Pengunjuk rasa mempertanyakan keputusan PN Manado yang tetap melakukan eksekusi. "Ada kejanggalan-kejanggalan yang diambil dalam putusan PN Manado," ujar Drs Leo FK Tampi, Ketua Tim Kerja Penyelesaian eks penghuni dan pemilik lahan di tanah HGB 70/Winangun, saat berunjuk rasa di depan PN Manado, Kamis (17/8/2011).
Dalam selebaran kertas yang dibagikan pengunjuk rasa menjelaskan perkara ini mulai digelar Tahun 2001 di mana para penghuni dan pemilik lahan digugat oleh PT Bank Pinaesaan di PN Manado. Lalu penggugat memenangi perkara di PN Manada dan Pengadilan Tinggi Manado pada 6 Februari 2001 dengan putusan lahan seluas 35 hektar harus dieksekusi yang didalamnya terdapat 81 rumah, tiga rumah ibadah, dan 29 bangunan usaha.

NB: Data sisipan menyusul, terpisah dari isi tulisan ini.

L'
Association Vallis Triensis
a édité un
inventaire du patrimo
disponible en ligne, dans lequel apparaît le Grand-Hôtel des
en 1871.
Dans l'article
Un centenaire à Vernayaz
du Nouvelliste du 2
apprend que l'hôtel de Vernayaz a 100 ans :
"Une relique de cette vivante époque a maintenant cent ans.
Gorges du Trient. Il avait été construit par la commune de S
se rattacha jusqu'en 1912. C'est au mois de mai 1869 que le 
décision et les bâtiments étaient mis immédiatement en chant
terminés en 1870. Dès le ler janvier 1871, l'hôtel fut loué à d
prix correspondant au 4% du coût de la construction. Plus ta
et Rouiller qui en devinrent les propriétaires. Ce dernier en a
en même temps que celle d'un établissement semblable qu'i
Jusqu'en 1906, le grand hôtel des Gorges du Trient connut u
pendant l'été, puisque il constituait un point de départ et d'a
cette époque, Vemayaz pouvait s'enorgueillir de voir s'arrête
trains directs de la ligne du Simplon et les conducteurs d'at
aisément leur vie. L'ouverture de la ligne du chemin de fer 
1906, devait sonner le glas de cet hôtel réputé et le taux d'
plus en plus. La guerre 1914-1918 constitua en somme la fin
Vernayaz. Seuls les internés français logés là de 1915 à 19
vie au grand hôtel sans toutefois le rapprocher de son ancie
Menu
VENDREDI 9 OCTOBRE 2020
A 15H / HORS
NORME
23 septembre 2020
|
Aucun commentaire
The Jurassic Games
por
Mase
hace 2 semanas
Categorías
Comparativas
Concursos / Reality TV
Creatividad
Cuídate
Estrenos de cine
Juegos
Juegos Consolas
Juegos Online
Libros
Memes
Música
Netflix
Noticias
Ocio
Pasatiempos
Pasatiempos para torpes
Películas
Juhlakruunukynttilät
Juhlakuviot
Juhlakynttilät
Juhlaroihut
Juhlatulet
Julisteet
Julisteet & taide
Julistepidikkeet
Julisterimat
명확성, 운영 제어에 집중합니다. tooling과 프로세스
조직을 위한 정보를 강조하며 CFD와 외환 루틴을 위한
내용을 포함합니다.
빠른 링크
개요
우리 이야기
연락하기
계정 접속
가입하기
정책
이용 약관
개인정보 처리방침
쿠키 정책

Namun putusan tersebut, kata Tampi, telah dibatalkan oleh Mahkamah Agung dengan putusan nomor 560 K/PDT/2003 tanggal 14 Juli 2005.
"Dalam pokok perkara antara lain menyatakan menolak gugatan penggugat seluruhnya," terang Tampi.
Lalu, katanya, usaha peninjauan kembali (PK) PT Bank Pinaesaan selaku penggugat ke MA di tolak. Atas putusan tersebut pihaknya mengajukan permohonan eksekusi kembali terhadap objek yang telah dieksekusi ke Ketua PN Manado.
Namun mendapat jawaban dari PN Manado bahwa putusan MA tidak ada amar memerintahkan eksekusi atau bersifat penghukuman atau kondemanator.
"Kami minta agar Ketua PN Manado segera melaksanakan putusan ra eksekusi (eksekusi kembali)," jelasnya.
Ketua PN Manado Armindo Pardede SH MAP langsung menerima pengunjuk rasa di halaman PN Manado. Ia mengatakan akan mempelajari hasil putusan MA tersebut. Karenanya meminta waktu untuk mempelajari sehingga belum bisa memberikan keputusan.
"Jika putusan MA itu betul, akan diperjuangkan," jelas Pardede.
Setelah mendapatkan jawaban dari Ketua PN Manado para pengunjuk rasa mulai meninggalkan halaman PN Manado.